На дальнейшие вояжи средств уже не оставалось, отношения ощутимо накалились, но тут как по заказу нашелся Чумп и увлек собрата в увлекательный поход сквозь полугодичную ночь, анфиладу похороненных в толще льда залов и ряды восстающих со скрипом драугров. Много позже Хастред задумался, что не так уж он был нужен Чумпу в этом походе; там, где он спотыкался и поднимал воинственных стражей против себя, ущельник играючи прошел бы бесшумной тенью, заодно и делиться сокровищами бы не пришлось. Не так, к слову, и много ценностей закладывали несчастные древние в эти гробницы, чтобы в долю брать лишнего подельника. Но, сидя на покрошившемся от времени саркофаге и методично выправляя выщербленное о древний шлем лезвие топора, книжник впервые за долгое время поймал блаженное состояние безмятежности — и за это был старому другу чрезвычайно признателен.

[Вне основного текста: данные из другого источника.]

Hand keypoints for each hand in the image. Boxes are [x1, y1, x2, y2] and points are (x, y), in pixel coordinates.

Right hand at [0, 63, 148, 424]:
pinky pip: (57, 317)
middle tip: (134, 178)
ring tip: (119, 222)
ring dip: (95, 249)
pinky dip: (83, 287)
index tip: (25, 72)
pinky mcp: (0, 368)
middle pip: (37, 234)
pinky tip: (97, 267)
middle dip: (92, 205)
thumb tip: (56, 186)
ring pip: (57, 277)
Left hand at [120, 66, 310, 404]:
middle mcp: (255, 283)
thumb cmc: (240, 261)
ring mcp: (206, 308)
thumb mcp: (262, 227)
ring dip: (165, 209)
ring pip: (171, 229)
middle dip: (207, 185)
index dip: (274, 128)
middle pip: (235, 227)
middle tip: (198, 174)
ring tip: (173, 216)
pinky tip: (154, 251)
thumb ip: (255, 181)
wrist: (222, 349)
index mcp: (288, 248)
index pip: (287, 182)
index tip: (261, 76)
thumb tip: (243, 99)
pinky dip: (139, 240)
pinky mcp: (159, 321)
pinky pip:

Хастред вернулся домой с увесистым кошельком (ради которого пришлось, надрываясь, вытащить вязанку древних мечей и сбагривать их коллекционерам), как раз успев отойти от конфликта и даже снова соскучиться по рыжей стерве. Успел уже и возбояться, что застанет пустую избушку с давно остывшим очагом, но вместо этого с облегчением обнаружил на месте эльфийку, с кислой миной поджигающую в очаге неколотые чурбаки. Что за это время успело прокрутиться в голове Тайанне, так достоянием общественности и не сделалось, однако годы спустя вечноживущие тетушки, навещая ее, признавали, что на девочке с тех самых пор нет лица, да и клыки словно бы притупились.
Оставаться в несчастливой коте охоты не нашлось ни у одного, пожитки были собраны моментально, и воссоединившееся семейство отбыло снова на юг.
Далее была Гренгия, где Тайанне была представлена ко двору местного герцога и какое-то время занимала пост придворного магика, а Хастред подвизался то на лесопилке, то молотобойцем при кузнице, иногда в порту, разгружая проходящие по ближайшей реке баржи, ходил в ночные патрули с целью отлова когда воров, а когда и лесных тварей, выползающих к городу. Огромным облегчением для него стало то, что супруга теперь была постоянно при деле и в меланхолию ее больше не валило, а самому ему было хорошо где угодно, где кормят, поят и ты сам себе хозяин. И все бы было хорошо, если бы спустя полгода эльфийка, засидевшись на рабочем месте до глубоких потемок, не поджарила крадущегося в ночи субъекта, оказавшегося никаким не вражеским шпионом (да и какие шпионы в этой Гренгии, если вдуматься, ведь никаких секретов кроме огненной начинки гуляша у них отродясь не было, зато секретов этого самого — в каждой таверне свой, все бы даже Чумп красть замаялся), а страстным полюбовником. Опять же и это бы как-нибудь разрулилось, но полюбовник был не абы чей, а самого герцога. Скрыть бы это... но вот беда, у эльфов как выясняется такие штуки в порядке вещей, вот Тайанне и вынесла, не подумав, итоги следствия на вседворовое обозрение. И герцог, враз и амурный интерес утратив, и репутацию праведного мужа, осерчал не на шутку. Сердиться на вспыльчивых огненных магичек, надо заметить — предприятие рисковое, а бросаться затыкать им рот собственной изнеженной ладошкой так и вовсе опрометчиво — они, как оказалось, могут огнем и из носа дыхнуть, да так, что вместо властной длани в дорогих перстнях будет сплошная угольная чушка, тянущая на государственную измену как с куста. Пока царедворцы принимали меры и решали промеж собой, не западло ли поддерживать герцога таких нравов, что в приличном остроге и то рядом не посадят, Тайанне успела, задрав чинную юбку, метнуться со двора и затеряться в городе.